One of my projects this summer is organizing a co-op with several other parents. Some of them have done co-ops before, while others have not. Some are veteran homeschoolers, while some are just starting their journey. All of us share a common current church affiliation, but some have been there since birth, some are just discovering their faith heritage, and some—like myself—are complete newbies.
All of us share a sincere desire to educate our children, but all of us have different ideas about how to do that. We’re committed to working together, but how do we achieve a good working relationship?
As I write up agendas for our meetings and listen to what everyone has to say, I find that all of the differences can be handled with just two tools: respect and peaceableness.
Now respect is one of those concepts that we hear a lot about these days. We’re supposed to respect each other’s choices in everything from diet to lifestyle, and frequently that also means we’re supposed to agree to disagree by segregating ourselves into little groups of completely like-minded people. So the classical education people get together and “respect” the unschoolers, who get together and “respect” the Charlotte Mason people, while each group does their own thing without ever engaging or learning from the approach of any of the others.
Seems more like avoidance than respect.
Respect says that I believe that you are doing the best you can.
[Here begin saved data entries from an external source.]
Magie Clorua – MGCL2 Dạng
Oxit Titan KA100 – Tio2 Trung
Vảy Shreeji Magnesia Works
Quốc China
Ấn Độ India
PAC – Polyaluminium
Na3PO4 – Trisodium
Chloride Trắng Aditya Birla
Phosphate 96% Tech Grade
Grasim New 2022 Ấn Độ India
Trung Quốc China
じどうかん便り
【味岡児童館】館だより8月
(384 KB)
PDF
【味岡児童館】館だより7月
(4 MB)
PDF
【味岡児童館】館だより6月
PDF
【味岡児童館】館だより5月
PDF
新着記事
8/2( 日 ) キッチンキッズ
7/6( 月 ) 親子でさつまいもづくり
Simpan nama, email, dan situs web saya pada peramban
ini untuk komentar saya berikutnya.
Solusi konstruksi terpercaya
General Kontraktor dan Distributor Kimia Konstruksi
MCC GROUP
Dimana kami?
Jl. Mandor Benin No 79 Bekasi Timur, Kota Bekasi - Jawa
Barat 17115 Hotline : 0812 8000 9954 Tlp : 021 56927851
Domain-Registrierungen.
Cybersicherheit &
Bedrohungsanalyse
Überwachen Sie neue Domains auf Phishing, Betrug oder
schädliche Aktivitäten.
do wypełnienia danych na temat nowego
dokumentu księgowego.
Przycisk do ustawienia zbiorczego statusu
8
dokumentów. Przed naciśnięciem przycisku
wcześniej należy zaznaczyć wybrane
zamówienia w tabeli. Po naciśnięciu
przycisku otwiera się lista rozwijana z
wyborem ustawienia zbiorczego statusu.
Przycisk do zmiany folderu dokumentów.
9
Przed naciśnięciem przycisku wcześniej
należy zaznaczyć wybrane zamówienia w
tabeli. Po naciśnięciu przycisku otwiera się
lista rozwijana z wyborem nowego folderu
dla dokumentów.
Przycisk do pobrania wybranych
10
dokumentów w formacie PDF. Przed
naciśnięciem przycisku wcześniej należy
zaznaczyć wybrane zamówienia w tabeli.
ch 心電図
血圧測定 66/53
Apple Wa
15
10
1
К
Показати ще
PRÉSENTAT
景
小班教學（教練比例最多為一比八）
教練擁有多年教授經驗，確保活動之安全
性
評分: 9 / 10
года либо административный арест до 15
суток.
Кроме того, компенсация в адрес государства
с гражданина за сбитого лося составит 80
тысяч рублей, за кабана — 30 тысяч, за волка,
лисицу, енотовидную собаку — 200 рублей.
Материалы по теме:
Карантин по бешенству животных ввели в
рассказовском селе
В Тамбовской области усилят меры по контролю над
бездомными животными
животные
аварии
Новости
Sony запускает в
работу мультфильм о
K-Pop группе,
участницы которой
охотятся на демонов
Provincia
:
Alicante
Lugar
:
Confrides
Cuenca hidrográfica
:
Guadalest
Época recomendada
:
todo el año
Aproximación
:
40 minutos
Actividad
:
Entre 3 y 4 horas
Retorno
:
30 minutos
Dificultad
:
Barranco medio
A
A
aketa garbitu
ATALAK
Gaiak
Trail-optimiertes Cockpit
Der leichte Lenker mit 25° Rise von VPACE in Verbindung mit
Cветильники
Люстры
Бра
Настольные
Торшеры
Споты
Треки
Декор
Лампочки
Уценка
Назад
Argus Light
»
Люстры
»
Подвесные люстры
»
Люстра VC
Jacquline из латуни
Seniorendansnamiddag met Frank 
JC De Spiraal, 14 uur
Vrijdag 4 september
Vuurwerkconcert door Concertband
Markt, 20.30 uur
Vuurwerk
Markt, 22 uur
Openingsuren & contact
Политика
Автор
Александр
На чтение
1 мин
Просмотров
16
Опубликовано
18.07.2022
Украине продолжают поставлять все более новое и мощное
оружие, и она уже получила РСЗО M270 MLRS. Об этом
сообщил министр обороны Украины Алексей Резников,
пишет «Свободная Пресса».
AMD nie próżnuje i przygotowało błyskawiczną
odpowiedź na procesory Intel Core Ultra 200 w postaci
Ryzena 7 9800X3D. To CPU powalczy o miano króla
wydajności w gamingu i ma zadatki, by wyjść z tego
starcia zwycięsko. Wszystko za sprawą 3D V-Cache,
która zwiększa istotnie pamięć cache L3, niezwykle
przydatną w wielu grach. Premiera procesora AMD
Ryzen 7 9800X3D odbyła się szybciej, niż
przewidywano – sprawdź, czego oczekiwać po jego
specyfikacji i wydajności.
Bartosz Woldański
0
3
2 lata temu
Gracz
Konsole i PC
It says that I believe you are sincerely trying to live your beliefs and philosophies, and that we have enough common ground that I can trust you are trying to benefit your own children and—if we are joining together on some project—me and my children, even if your starting point is very different from mine. Real life respect says that I will accept your effort, do you the courtesy of talking to you if there is a problem, and allow my children to interact and learn from you without hovering. It’s tough. If I am a classical schooler and you are an unschooler, I may want my children to learn a particular topic from you, but I’m going to have to bite my tongue not to ask you where the notebooking pages and final report are. And if you are an unschooler but ask me to teach your children, you will have to accept that what I have the children do may look quite a bit like the “traditional school” that your philosophy has discarded.
This is where peaceableness comes in.
We have to decide which principles are really worth fighting over. Sadly, most of the things we put into the category of “hills to die on” just aren’t worth fighting over. Worksheets versus hands-on? Both have their place. Memorization versus discovery? Depends on the age and abilities of the child. Most of the time, exposing our children to a different teaching method or learning style is completely harmless. In fact, most of the time, if we don’t say anything disparaging, our children just roll with a new kind of presentation and learn something. Or they will comment on the differences, and with a little respectful guidance from us, adjust to a new method of learning.
So, this fall my children will be joining in some classes that are less structured than if I were teaching them. They’ll be spending a bit more time learning through play and process. And some of my friends’ children will be taking classes from me that are more structured than their normal instruction. We’ll all be focusing on learning together, respecting each other, and keeping the peace as we work toward our common goal of educating our children.